(Saved entries)
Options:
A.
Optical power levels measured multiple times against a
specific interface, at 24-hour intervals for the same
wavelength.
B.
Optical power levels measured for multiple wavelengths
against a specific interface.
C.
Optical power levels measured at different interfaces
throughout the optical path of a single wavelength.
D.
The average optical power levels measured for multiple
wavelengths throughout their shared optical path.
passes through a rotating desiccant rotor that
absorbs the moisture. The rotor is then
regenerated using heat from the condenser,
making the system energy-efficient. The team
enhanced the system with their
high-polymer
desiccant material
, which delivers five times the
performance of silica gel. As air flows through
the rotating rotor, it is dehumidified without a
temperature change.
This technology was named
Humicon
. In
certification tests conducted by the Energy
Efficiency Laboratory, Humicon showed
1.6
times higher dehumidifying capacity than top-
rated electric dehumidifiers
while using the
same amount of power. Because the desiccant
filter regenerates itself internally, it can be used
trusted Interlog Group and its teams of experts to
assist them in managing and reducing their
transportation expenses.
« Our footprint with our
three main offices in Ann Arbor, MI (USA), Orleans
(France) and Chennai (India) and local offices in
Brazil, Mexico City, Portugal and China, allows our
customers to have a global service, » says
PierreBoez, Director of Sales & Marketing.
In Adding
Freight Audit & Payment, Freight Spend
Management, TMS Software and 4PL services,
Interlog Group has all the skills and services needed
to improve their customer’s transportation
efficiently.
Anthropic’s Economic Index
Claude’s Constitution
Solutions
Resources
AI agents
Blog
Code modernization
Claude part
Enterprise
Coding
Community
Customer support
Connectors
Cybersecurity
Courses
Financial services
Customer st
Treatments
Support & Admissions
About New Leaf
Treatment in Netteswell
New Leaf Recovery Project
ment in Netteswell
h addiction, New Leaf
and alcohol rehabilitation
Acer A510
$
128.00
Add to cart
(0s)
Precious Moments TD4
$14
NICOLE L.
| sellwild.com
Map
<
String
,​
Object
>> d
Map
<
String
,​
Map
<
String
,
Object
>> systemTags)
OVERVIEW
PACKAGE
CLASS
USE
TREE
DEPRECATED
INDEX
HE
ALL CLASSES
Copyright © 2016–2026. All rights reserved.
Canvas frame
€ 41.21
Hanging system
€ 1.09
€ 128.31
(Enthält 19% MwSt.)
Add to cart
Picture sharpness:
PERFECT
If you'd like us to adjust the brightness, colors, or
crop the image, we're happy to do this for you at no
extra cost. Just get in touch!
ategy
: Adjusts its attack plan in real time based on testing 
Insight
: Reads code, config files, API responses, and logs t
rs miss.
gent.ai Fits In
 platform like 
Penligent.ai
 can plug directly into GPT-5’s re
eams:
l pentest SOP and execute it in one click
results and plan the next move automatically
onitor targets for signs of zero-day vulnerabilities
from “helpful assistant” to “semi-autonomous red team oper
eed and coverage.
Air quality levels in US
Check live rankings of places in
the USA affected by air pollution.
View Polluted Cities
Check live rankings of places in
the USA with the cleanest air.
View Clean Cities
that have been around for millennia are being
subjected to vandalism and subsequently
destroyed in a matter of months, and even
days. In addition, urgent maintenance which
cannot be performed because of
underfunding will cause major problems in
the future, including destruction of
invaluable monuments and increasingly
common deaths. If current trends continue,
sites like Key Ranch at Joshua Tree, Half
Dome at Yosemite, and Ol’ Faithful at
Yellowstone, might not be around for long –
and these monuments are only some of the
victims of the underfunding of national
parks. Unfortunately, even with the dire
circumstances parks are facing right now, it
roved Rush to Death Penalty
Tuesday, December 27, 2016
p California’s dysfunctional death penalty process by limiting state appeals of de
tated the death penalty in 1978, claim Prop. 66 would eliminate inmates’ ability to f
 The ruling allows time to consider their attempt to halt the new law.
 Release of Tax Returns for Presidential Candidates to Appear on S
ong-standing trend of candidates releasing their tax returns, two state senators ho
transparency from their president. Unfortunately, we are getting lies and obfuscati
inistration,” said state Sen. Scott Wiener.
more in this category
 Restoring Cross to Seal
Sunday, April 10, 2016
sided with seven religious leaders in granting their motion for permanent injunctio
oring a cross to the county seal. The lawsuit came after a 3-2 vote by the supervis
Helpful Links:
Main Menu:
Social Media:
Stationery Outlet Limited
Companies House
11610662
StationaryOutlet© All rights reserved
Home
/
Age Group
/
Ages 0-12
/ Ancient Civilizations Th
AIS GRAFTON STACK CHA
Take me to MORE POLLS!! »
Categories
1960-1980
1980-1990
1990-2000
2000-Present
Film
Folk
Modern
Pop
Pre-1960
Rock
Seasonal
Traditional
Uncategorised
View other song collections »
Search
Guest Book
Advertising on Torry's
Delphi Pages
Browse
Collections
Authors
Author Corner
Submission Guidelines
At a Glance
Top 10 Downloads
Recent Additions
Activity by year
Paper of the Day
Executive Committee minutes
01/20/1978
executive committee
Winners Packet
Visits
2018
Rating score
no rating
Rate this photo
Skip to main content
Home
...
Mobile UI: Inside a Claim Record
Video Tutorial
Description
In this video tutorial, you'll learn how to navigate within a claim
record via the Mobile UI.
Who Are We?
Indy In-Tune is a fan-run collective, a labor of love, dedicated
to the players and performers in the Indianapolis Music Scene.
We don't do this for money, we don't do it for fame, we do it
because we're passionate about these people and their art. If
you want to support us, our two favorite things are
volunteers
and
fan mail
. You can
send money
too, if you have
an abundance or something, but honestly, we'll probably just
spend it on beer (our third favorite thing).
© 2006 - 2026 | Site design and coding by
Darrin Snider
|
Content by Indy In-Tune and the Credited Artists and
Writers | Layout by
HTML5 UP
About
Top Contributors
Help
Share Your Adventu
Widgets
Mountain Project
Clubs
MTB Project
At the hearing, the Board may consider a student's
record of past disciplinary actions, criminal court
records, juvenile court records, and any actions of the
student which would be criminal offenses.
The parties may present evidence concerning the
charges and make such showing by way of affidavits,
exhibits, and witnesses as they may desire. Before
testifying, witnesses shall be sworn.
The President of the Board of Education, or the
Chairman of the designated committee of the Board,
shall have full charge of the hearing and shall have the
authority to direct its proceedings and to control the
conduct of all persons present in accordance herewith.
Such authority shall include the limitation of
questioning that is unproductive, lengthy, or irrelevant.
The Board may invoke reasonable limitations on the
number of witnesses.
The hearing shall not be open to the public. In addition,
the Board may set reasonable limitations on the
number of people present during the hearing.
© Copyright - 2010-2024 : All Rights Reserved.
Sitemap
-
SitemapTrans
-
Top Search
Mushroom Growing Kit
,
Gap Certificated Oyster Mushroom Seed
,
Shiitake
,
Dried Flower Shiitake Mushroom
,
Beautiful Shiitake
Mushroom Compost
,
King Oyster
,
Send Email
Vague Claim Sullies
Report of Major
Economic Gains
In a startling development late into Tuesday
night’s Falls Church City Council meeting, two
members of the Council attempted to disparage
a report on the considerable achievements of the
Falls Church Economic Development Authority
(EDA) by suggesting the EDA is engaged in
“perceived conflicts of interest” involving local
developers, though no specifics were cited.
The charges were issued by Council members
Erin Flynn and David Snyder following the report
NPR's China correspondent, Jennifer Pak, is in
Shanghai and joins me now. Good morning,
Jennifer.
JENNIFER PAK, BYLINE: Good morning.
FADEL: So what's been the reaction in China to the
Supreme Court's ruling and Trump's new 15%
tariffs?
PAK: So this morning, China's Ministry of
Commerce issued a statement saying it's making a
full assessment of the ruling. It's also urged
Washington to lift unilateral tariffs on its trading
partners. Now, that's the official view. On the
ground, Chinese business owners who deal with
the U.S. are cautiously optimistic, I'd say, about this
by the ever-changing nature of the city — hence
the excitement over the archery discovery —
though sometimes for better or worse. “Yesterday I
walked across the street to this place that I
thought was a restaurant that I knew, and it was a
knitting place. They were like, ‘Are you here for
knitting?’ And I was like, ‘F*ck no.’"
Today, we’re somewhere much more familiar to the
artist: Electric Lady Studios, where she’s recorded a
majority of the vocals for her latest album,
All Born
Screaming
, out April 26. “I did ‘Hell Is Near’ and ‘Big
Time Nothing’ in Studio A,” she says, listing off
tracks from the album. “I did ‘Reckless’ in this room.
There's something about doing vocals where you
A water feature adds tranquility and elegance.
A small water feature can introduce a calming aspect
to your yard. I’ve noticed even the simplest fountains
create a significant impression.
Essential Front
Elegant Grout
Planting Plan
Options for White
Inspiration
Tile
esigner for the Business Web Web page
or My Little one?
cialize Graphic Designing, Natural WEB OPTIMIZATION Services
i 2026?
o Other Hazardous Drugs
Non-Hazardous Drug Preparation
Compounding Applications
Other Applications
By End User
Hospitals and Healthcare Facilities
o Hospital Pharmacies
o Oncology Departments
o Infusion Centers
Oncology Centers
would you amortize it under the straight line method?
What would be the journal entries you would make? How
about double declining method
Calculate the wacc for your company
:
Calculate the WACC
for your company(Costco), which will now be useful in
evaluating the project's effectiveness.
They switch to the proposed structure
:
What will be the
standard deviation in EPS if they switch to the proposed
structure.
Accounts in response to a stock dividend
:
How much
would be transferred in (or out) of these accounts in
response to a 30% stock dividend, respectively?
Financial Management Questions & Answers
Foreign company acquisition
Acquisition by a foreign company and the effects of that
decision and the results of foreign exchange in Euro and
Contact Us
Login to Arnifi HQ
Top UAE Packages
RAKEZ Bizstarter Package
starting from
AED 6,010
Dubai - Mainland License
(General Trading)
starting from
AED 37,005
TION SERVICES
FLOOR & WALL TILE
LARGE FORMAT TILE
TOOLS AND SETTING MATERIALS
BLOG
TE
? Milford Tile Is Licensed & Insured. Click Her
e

(Task brief) Starting with the first line of the rows and going on through the line with "The average optical", write those lines again, changing "measured" to "recorded" and keeping everything else unchanged.

(The completed task)
Options:
A.
Optical power levels recorded multiple times against a
specific interface, at 24-hour intervals for the same
wavelength.
B.
Optical power levels recorded for multiple wavelengths
against a specific interface.
C.
Optical power levels recorded at different interfaces
throughout the optical path of a single wavelength.
D.
The average optical power levels recorded for multiple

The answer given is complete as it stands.